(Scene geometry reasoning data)
----------

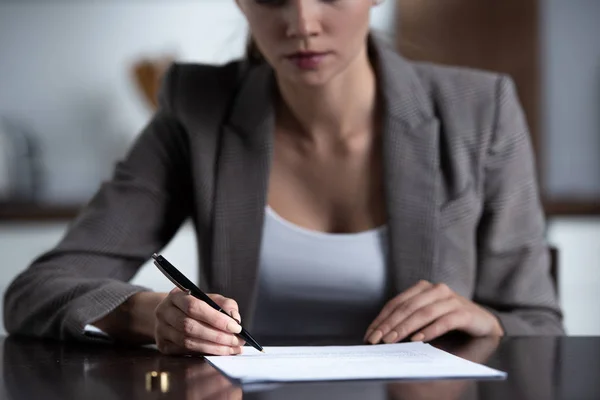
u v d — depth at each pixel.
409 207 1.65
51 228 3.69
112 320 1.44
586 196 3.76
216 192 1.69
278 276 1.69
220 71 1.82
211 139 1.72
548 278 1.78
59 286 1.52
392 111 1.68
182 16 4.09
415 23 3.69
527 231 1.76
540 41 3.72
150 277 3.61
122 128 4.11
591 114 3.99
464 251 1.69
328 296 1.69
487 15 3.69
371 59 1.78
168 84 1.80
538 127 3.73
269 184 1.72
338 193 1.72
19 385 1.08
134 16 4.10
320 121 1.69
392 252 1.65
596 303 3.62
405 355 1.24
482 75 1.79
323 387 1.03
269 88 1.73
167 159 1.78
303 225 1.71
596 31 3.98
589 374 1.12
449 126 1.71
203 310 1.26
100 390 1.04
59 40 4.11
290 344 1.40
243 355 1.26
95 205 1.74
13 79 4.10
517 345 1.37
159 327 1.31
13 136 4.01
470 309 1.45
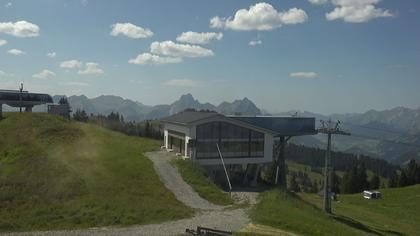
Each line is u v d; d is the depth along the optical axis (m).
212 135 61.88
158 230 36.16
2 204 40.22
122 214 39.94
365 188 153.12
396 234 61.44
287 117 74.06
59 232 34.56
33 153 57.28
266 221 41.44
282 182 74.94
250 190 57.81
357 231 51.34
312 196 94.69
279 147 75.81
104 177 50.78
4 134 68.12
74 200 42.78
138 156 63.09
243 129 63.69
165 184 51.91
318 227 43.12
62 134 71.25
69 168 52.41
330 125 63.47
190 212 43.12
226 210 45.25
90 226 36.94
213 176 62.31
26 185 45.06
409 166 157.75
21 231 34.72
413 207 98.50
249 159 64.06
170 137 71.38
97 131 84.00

----------

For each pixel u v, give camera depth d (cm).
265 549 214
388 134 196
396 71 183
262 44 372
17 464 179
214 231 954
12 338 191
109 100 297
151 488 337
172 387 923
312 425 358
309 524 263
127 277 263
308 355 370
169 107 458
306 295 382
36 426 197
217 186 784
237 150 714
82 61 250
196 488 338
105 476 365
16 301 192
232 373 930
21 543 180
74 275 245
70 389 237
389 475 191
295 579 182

----------

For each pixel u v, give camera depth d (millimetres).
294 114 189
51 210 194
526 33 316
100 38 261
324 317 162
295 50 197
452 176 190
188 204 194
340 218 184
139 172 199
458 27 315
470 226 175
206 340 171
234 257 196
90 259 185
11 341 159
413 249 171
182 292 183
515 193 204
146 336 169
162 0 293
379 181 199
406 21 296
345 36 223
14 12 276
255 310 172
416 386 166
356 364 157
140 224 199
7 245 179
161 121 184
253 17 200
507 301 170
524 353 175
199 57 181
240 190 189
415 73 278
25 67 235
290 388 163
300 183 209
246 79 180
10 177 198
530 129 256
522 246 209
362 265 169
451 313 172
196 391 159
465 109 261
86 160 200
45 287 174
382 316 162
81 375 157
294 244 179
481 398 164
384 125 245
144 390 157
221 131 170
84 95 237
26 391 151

----------

*TASK GOAL*:
Whenever "give" occurs in a line above, copy that line.

*THE COMPLETED TASK*:
For each pixel u v, give camera depth d (cm).
For each pixel u v, give camera depth d (millimetres).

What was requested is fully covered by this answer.